In that sense, there can be value in our experience of
depression. We are not talking about chronic depression here or depression
that has got way out of hand. We are talking about the kind of depression
that makes us stop and think and re-evaluate - the kind of depression
that makes us see everything that we thought of as valuable, important,
significant and meaningful. In that sense, we can view depression in a
totally different light. That kind of depression can aid us in terms of
our spiritual growth, because it makes us begin to question ourselves.
For all these years we may have been thinking, 'I'm such-and-such a kind
of person,' 'I'm this kind of person,' 'I'm that kind of person,' 'I'm
a mother,' 'I'm a father,' 'I'm an engineer,' or whatever. Then suddenly,
that familiar world crumbles; the rug is pulled out from under our feet,
as we say and we are left sort of dangling.
We have to have experiences like that for our spiritual journey to be meaningful; otherwise we will not be convinced of what we call the non-substantial nature of the samsaric world, the world of everyday life. Instead, we will take that to be real. According to Buddhism, the world that we perceive - the world that we interact with and live in - is insubstantial. Through the experience of depression and despair we can, in fact, begin to see things more clearly rather than less clearly. It is said that we are normally charmed or bedazzled by the world; it is like a spell has been put on us by the allurement of samsaric excitements and entertainment. When we get depressed, we begin to see through that and are able to cut through the illusions of samsara. If we look at it that way, we can work with depression.

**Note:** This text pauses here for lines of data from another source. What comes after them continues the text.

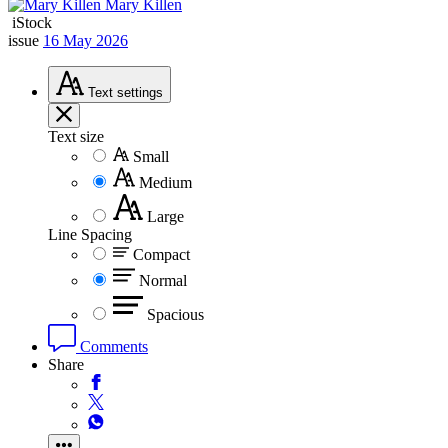
Mary Killen
iStock
issue
16 May 2026
Text
settings
Text size
Small
Medium
Large
Line Spacing
Compact
Normal
Spacious
Comments
Share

The third point that we have to understand is that if we cease to see our experience of depression as something that is bad, we can change something fundamental in our lives. We cannot be reborn without losing our illusions. Instead of seeing depression as a negative thing, as something dark and sinister and destructive that is going to gobble us up or suck us down into a dark pit, we can see that there is actually light within depression itself. In fact, depression can teach us how to see things more clearly. According to Buddhism, this is the starting point of our spiritual journey. When we look at it like this, we will see that depression is something that can be worked with.